Scottish seafood exporters say they have been hit by “perfect storm” of Brexit disruption, which could sink a centuries-old industry.
“These businesses are not transporting toilet rolls or widgets. They are exporting the highest quality, perishable seafood which has a finite window to get to markets in peak condition,” said Donna Fordyce, chief executive of Seafood Scotland.
“If the window closes these consignments go to landfill.”
She said the sector has already been weakened by Covid-19, the closure of the French border before Christmas as well as “layer upon layer” of problems associated with Brexit.
The group fears that without exports, the fishing fleet will have little reason to go out.
“In a very short time we could see the destruction of a centuries-old market which contributes significantly to the Scottish economy,” added Ms Fordyce.
Lost in the mail
The parcel delivery service DPD UK said it has paused its European Road Service due to the ‘”increased burden” of customs paperwork for packages heading to the EU, including the Republic of Ireland.
DPD said 20% of parcels had “incorrect or incomplete data attached”, which meant they would have to be returned.
In an email to its business customers, the company said that it had been a “challenging few days” for its international operation, and that it would “pause and review” its service. It plans to restart on 13 January.
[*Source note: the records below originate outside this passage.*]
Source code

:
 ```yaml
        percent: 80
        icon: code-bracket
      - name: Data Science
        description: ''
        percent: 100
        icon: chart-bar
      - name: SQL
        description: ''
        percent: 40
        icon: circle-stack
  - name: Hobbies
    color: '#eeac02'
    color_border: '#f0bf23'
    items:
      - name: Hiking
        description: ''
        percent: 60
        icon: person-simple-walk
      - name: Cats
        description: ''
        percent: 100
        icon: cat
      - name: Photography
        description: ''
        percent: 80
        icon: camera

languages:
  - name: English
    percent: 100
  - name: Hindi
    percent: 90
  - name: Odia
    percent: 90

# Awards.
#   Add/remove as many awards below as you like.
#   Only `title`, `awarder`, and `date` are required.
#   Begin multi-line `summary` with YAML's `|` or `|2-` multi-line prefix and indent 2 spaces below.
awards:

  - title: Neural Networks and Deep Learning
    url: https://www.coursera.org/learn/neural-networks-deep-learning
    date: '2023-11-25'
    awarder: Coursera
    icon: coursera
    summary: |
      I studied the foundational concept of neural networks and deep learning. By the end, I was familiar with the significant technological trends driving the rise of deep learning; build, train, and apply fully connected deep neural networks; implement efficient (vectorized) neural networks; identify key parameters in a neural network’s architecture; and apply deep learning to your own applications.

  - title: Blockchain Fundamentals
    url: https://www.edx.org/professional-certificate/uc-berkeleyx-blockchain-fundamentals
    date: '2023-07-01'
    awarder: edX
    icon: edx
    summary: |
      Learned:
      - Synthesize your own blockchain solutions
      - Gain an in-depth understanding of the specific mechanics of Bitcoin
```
“It has now become evident that we have an increased burden with the new, more complex processes, and additional customs data we require from you for your parcels destined to Europe” the firm wrote.
Hauliers grinding gears
The boss of one of Wales’ largest hauliers said logistical problems have emerged at the Irish border too.
Andrew Kinsella, managing director of Gwynedd Shipping, said his company has a backlog of 60 lorries waiting to be shipped to Dublin.
He said many hauliers are finding that their customers are not able to generate the special declarations that are needed to ultimately enable a lorry to get onto a ferry.
“Whilst you don’t see queues at ports and terminals the reality is that these queues are developing elsewhere in our depot in Holyhead , in our depot in Deeside and in our depot in Newport in South Wales and lots of hauliers have depots in the proximity of ports,” he said.
“There are a lot of issues about demarcation about who is going to arrange the export declaration with the UK revenue authorities, who’s going to arrange the import declaration, the hauliers then trying to arrange the import safety and security declaration to create an ENS number which helps you generate a PBN number so there has been a lot of everyone finding their feet”.